The Really Likeable, Although Not Main, Player—With Gumption and Spark and Character—Who Dies Right in The Beginning When You Are Just Getting to Love Her
The Wire in the Blood by Val McDermid
Shaz. Our wordy descriptor above refers to one of the psychological profiler, Tony Hill's, new students on the National Profiling Squad he is building. She is feisty, smart, witty and engaging. You can't wait to see what happens. How she will be instrumental in solving the crimes, catching the bad guys. And then? Dead. End of Shaz. Two hundred pages into a five-fifty page book. In a literary world glutted with crime fiction this seems like a very cruel and cunning way to get our attention. With the empathies of those of us who indulge in the dark side (crime writing, not Death Eaters) being pulled so many ways, this is a very useful way to make us care more for the victim.
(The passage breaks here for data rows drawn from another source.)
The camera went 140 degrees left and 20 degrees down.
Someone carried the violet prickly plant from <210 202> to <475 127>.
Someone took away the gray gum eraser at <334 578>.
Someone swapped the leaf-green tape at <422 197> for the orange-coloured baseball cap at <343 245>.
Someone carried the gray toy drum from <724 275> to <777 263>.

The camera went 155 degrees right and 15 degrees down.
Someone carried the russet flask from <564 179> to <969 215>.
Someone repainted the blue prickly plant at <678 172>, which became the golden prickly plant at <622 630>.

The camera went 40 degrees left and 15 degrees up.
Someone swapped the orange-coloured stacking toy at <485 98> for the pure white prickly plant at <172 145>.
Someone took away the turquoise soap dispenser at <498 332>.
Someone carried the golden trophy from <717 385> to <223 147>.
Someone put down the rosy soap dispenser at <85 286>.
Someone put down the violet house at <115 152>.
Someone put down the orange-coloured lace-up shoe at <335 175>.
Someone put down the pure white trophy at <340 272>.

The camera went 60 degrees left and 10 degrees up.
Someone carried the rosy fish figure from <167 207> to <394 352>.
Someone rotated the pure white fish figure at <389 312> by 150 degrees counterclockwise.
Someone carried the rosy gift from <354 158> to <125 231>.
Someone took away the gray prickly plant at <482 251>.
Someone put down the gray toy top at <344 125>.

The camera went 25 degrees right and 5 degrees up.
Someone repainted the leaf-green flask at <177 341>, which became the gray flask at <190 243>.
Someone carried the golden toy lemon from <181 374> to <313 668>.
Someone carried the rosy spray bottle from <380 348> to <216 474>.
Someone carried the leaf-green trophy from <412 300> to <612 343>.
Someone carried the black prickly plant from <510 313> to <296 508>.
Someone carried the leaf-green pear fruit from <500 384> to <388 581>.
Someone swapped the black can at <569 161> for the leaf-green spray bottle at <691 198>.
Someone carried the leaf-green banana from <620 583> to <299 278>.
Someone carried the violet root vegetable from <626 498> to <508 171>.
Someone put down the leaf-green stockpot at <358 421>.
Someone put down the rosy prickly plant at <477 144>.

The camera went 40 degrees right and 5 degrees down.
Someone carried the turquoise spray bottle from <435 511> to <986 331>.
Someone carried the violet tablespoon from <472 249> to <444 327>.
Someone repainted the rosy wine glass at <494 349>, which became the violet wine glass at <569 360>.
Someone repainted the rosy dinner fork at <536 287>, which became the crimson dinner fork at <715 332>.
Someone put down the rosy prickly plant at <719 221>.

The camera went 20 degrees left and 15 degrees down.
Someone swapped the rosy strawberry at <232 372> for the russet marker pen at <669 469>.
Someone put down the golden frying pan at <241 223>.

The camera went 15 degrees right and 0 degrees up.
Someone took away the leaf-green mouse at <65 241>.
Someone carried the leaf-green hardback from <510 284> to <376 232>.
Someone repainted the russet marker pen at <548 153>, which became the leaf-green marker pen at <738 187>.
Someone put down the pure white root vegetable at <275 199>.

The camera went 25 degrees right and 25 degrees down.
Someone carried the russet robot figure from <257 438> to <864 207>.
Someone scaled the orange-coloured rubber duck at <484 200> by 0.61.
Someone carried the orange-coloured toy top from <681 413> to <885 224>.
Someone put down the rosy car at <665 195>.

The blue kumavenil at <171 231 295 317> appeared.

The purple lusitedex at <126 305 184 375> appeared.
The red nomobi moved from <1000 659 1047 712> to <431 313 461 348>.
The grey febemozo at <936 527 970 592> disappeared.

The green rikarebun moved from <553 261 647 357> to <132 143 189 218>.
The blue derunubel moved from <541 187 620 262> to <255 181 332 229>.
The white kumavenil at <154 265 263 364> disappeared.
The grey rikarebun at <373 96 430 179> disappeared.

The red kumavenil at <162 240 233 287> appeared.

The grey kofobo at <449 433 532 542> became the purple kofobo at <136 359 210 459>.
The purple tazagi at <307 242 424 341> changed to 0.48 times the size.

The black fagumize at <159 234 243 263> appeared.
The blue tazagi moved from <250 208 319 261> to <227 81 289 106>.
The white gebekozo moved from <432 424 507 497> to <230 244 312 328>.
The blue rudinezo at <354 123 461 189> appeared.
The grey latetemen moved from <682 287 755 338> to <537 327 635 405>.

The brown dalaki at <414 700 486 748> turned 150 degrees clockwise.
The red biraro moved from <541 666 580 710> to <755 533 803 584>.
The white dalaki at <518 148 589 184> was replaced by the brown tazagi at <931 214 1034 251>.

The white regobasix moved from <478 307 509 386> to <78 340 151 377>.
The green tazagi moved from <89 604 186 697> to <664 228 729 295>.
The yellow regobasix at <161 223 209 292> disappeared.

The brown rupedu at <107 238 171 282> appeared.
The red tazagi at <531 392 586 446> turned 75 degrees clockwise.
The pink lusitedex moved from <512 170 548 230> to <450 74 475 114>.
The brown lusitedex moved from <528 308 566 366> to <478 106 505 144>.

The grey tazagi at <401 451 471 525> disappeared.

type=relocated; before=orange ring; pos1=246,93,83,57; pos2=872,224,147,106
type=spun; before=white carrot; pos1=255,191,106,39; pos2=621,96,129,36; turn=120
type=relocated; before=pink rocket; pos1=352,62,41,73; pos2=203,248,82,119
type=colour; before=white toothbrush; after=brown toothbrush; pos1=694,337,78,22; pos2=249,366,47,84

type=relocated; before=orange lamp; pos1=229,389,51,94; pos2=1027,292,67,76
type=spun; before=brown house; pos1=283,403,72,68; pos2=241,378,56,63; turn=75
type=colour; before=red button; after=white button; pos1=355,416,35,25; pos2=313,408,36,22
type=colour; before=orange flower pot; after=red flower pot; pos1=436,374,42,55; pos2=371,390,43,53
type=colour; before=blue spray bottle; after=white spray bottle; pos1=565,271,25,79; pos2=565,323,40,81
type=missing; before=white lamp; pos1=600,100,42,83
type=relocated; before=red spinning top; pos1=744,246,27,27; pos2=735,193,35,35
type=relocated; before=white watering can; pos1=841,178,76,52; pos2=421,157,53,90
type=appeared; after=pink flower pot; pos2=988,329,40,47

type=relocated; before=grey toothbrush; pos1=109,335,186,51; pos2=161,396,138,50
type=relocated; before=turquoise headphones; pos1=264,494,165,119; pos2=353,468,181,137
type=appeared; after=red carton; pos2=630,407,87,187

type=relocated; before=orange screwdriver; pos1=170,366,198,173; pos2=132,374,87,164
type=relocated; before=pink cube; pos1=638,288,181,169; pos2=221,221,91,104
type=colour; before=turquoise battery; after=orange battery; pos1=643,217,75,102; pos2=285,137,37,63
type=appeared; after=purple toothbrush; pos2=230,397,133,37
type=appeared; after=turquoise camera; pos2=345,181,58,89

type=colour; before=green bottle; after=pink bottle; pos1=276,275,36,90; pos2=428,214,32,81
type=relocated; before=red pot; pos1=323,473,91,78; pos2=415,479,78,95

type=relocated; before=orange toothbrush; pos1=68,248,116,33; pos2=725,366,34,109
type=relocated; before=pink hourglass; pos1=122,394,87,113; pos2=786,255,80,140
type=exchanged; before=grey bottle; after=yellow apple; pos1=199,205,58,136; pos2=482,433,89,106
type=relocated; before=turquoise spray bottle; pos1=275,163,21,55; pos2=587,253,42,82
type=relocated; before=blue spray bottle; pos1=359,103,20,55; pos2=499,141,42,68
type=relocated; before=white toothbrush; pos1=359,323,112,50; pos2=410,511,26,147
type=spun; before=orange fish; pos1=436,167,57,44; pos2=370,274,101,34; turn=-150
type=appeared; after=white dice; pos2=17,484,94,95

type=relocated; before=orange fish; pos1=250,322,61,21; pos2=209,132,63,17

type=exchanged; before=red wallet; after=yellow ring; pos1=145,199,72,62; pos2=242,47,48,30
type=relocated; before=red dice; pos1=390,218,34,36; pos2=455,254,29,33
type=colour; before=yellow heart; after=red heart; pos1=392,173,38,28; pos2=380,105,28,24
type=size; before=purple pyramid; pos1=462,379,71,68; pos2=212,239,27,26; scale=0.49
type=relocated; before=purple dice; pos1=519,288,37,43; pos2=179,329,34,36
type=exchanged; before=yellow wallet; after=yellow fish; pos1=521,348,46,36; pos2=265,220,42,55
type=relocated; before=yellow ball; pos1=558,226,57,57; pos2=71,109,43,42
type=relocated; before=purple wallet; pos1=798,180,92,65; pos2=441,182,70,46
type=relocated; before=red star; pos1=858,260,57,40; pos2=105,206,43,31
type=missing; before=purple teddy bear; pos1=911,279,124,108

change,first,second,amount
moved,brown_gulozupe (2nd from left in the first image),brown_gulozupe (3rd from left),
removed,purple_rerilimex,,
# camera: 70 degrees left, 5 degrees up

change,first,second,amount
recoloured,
Often victims hang between two and three dimensions of characterisation. Shaz doesn't. She's fully blown. You didn't know this would happen. It won't make you pick up the book in the first place, but it will certainly make you keep reading. I have just recently started a Goodreads shelf called 'abandoned-150'. On it are the books, or book rather, which, by the time I got to page 150, I just couldn't force myself to keep reading. It happened once before. In London. I borrowed Solzhenitsyn's Cancer Ward from the library. I pretended later that I couldn't keep borrowing it and that was the only reason I hadn't finished it. It was, at the time, the only one of its kind, but now I am getting too old to waste time on the seriously-unable-to-finish books. The flaw in my narrative theory for this character is that two hundred pages in you aren't going to abandon. Seriously? You won't, will you? So why kill Shaz? Maybe it happens often, and I have only just stumbled over an author who does it? Crime writing is rarely about the one-off book. It's the series. Is Shaz a sacrifice who had to be made to ensure that I, List_addict, keep reading the series until the end instead of wandering off to peruse another author I might like more. Conceivable. I am reading the third now. A little over two hundred pages in. Who will McDermid kill off on me now? Have to keep reading. Now! Mischief managed.
What about you? Do you like your characters black or white? Or is it more interesting to work out what shade of grey they are?
P.s: The shoes. Pair number Six. My sneakers. They are the shoes I wear the most actually. On the commute, on the dog walks, on the occasional exercise jaunt. Ugly, even they are pink. But practical and required.